Ülkemizin özellikle son yıllarda insan hakları davaları ile gündeme geldiğini ve Avrupa Komisyonu tarafından sert eleştirilere maruz kaldığını vurgulayan Nalbantoğlu, yaptığı yazılı açıklamada şu ifadelere yer verdi:
“Türkiye, 1953’te yürürlüğe giren Avrupa İnsan Hakları Sözleşmesi’nin denetim süreciyle ilgili bireysel başvuru hakkını 1987’de, zorunlu yargı yetkisini ise 1990’da kabul etmiştir. Ancak bireysel başvuru hakkının tanınması ile birlikte hak ihlalleri nedeniyle ülkemiz sık sık eleştirilere maruz kalmakta, çeşitli yaptırımlarla tehdit edilmekte ve tazminata mahkum edilmektedir. Nitekim, Türkiye aleyhine yapılan başvurulara bakıldığında 2022 yılında 20100 başvuru ile ülkemiz birinci, Rusya (16.750) başvuru ile ikinci, Ukrayna (10.400) ile üçüncü, Romanya’nın ise (4800) başvuru ile dördüncü sırada olduğu görülmektedir. Geçmişe bakıldığında da insan hakları konusunda özellikle son 20 yılda Rusya ile birlikte her zaman ilk iki sıra içinde olan bir Türkiye gerçeği ile karşı karşıyayız. Ülkemizden AİHM’ne yapılan başvuru ve davalar içinde “düşünce ve ifade özgürlüğü ihlali”, “adli yargılanma hak ihlali”, “örgütlenme özgürlüğü hak ihlali” ve “kötü muamele” konulu başvurular önemli bir yer tutmaktadır. Bu başvuru ve davalar sonucunda ülkemiz milyonlarca lira tazminat ödemek zorunda kalmaktadır. Ülkemiz, mahkeme kararlarının uygulanması konusunda da eleştirilmekte ve temel insan haklarına uyum sağlamakta olumsuz bir karne ile derecelendirilmektedir. Öte yandan AİHM kararları ulusal alandaki siyasi ve hukuki tartışmaların da ayrılmaz bir parçası haline gelmektedir. Son olarak Osman Kavala ile ilgili 10.12.2019 tarihli AİHM kararının uygulanmadığı ve sözleşmenin 46. maddesinin (Mahkemenin verdiği kesinleşmiş kararlara uyma taahhüdü) ihlal edildiği gerekçesiyle ülkemizin Avrupa Konseyi’nden ihracı dahil tartışmalar başlamıştır. Bu durum iç siyasette de önemli bir gündem oluşturmuş ve oluşturmaya da devam etmektedir. Bu nedenle AİHM’ne yapılan başvurulara neden olan ve ülkemizi tazminat ödeme ve Avrupa Konsey’inden ihraca kadar yönelik çeşitli yaptırımlarla karşı karşıya bırakan uygulama ve kararlarla ilgili bir yüzleşme yapmanın zamanı gelmiştir ve hatta geçmiştir. Çünkü gerek yasal mevzuattan gerekse yargı bağımsızlığından kaynaklı karar ve uygulamalar 100. Yılını kutladığımız çağdaş, laik ve demokratik cumhuriyetimize hiç yakışmamaktadır.”

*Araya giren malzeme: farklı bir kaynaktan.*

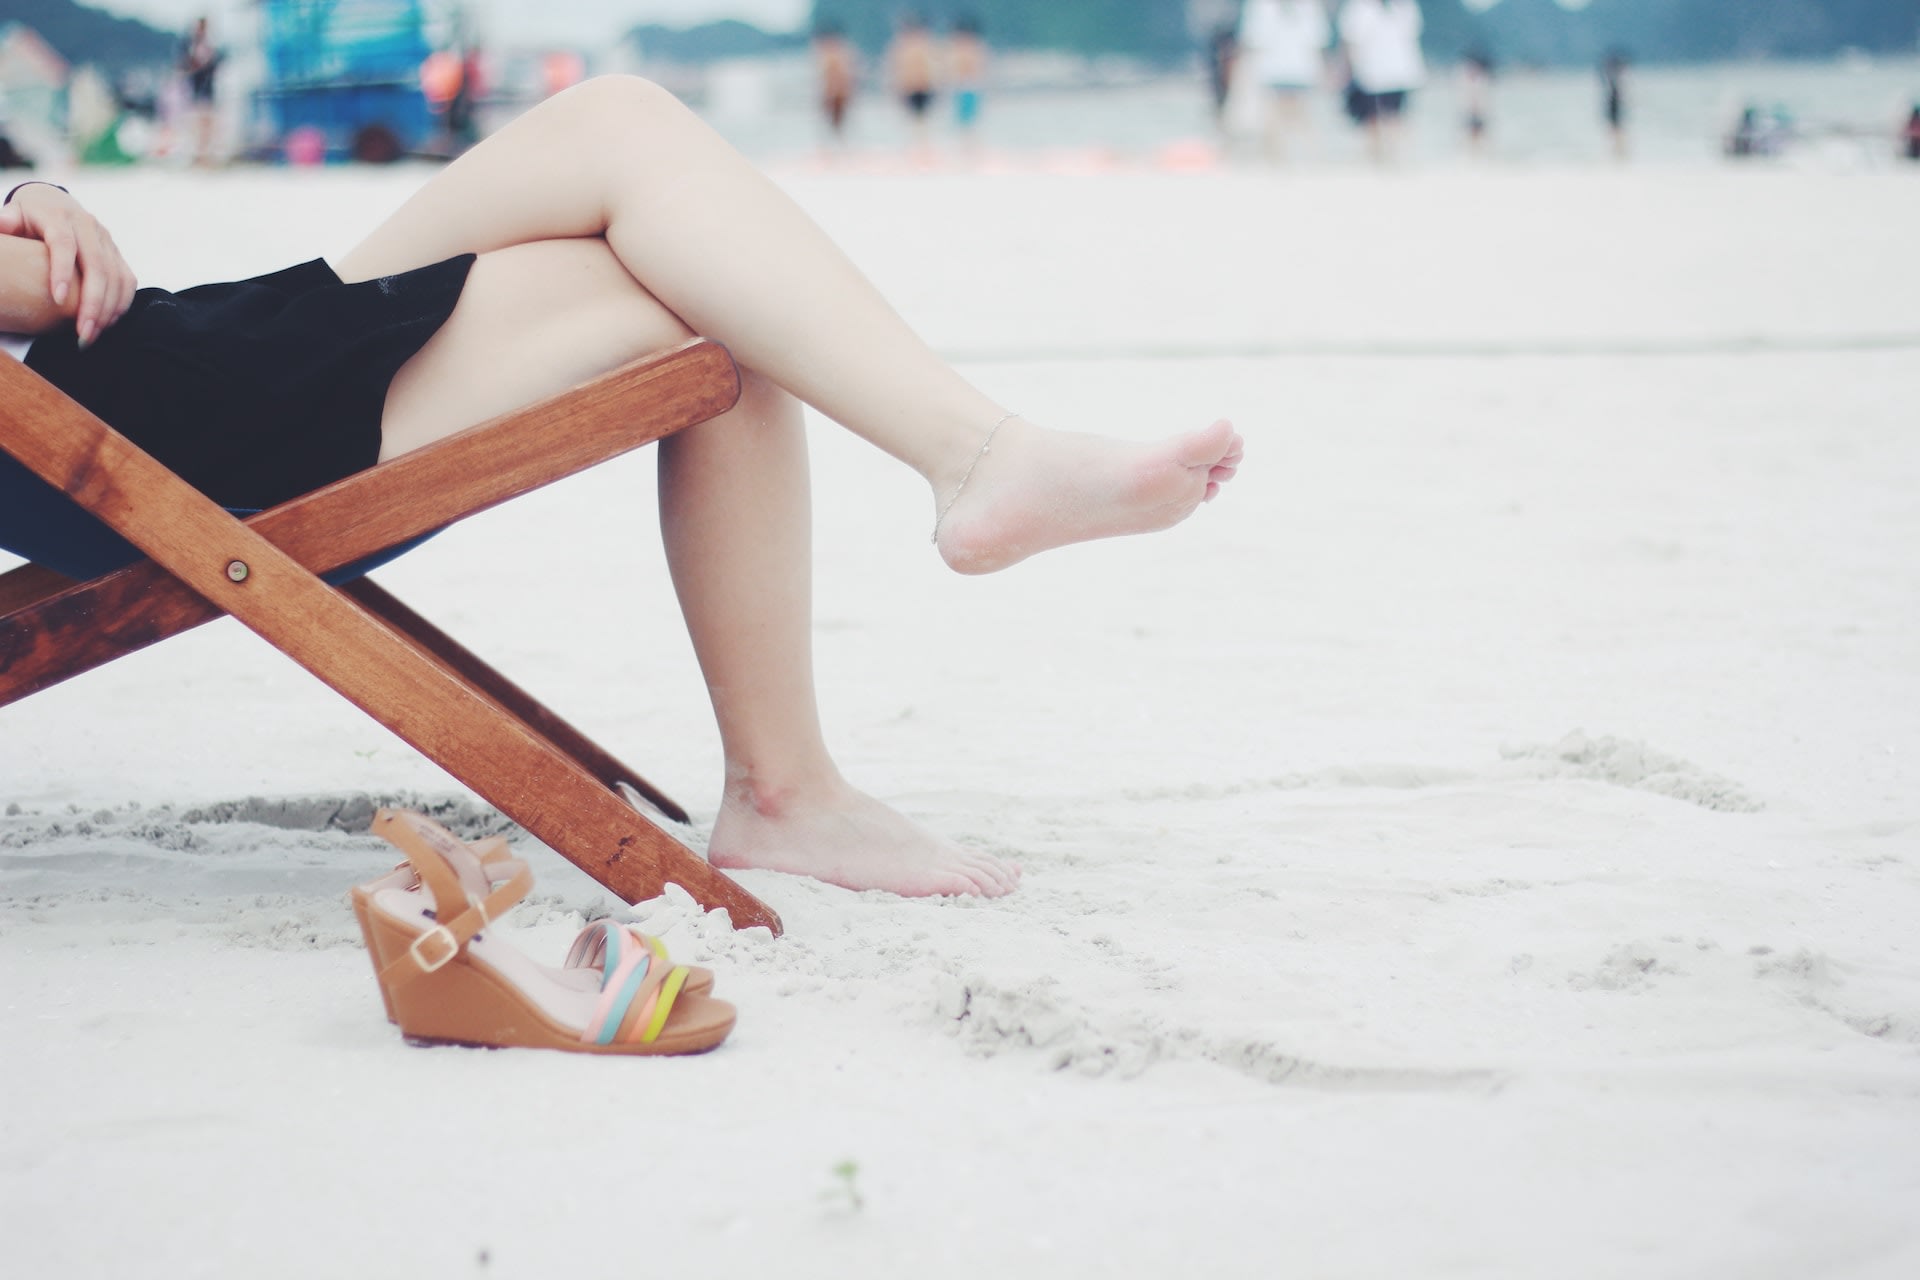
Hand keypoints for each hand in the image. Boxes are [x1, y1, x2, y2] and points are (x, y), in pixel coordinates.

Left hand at [0, 184, 137, 346]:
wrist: (54, 202)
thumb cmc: (29, 216)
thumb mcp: (13, 214)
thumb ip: (6, 221)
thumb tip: (0, 227)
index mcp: (58, 216)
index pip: (64, 243)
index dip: (63, 271)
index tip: (58, 299)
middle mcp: (87, 226)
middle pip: (97, 266)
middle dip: (92, 303)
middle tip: (82, 332)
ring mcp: (106, 240)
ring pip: (116, 276)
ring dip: (108, 309)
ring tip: (92, 334)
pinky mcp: (118, 253)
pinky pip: (127, 280)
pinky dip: (121, 303)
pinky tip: (108, 322)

Sorunun sadece yargının sorunu olmaktan çıkarak temel hak ve özgürlükler bakımından bir demokrasi sorunu hale geldiğini belirten CHP İzmir Milletvekili Rıfat Nalbantoğlu, hem araştırma hem de soru önergesi hazırlayarak konuyu TBMM gündemine taşıdığını da ifade etti.